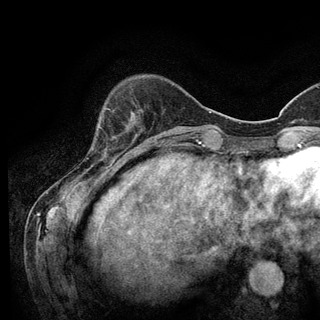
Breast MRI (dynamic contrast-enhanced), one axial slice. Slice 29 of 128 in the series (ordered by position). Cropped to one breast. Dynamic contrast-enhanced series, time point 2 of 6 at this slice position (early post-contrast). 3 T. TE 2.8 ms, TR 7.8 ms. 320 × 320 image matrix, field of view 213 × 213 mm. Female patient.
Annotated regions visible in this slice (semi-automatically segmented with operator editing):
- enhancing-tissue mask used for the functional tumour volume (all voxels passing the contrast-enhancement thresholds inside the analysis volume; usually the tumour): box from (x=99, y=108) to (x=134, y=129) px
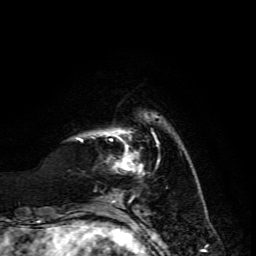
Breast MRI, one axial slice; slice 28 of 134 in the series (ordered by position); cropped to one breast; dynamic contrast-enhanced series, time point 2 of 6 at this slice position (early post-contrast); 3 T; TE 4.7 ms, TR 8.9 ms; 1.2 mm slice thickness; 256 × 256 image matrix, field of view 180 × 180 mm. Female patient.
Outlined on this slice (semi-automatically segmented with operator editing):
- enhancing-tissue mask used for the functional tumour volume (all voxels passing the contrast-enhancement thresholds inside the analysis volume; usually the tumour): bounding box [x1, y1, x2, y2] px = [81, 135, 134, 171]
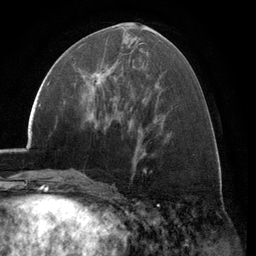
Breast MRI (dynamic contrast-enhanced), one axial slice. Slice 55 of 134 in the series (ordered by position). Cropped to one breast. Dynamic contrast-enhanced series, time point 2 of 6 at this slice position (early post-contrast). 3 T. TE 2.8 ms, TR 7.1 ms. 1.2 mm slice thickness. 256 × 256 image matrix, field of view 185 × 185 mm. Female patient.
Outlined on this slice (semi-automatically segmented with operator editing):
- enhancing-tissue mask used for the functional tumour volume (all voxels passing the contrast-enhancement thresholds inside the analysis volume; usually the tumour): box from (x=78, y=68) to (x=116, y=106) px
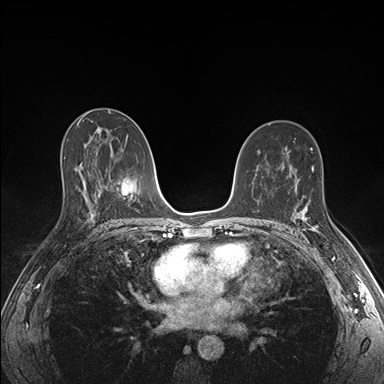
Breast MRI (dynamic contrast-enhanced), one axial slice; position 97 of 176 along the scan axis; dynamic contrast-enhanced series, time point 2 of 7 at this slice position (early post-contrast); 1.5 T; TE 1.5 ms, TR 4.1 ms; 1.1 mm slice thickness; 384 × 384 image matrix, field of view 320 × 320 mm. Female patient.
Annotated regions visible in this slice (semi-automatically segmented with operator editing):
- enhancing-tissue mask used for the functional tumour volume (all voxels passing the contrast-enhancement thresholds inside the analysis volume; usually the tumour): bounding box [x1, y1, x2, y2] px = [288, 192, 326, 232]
• • • • •
• _What the exercise asks_:
Retype the entries above exactly, but only from the line containing "185 mm. Female patient." through the line containing "(x=116, y=106) px", both included.

• _Written solution_:
Breast MRI (dynamic contrast-enhanced), one axial slice. Slice 55 of 134 in the series (ordered by position). Cropped to one breast. Dynamic contrast-enhanced series, time point 2 of 6 at this slice position (early post-contrast). 3 T. TE 2.8 ms, TR 7.1 ms. 1.2 mm slice thickness. 256 × 256 image matrix, field of view 185 × 185 mm. Female patient.
Outlined on this slice (semi-automatically segmented with operator editing):
- enhancing-tissue mask used for the functional tumour volume (all voxels passing the contrast-enhancement thresholds inside the analysis volume; usually the tumour): box from (x=78, y=68) to (x=116, y=106) px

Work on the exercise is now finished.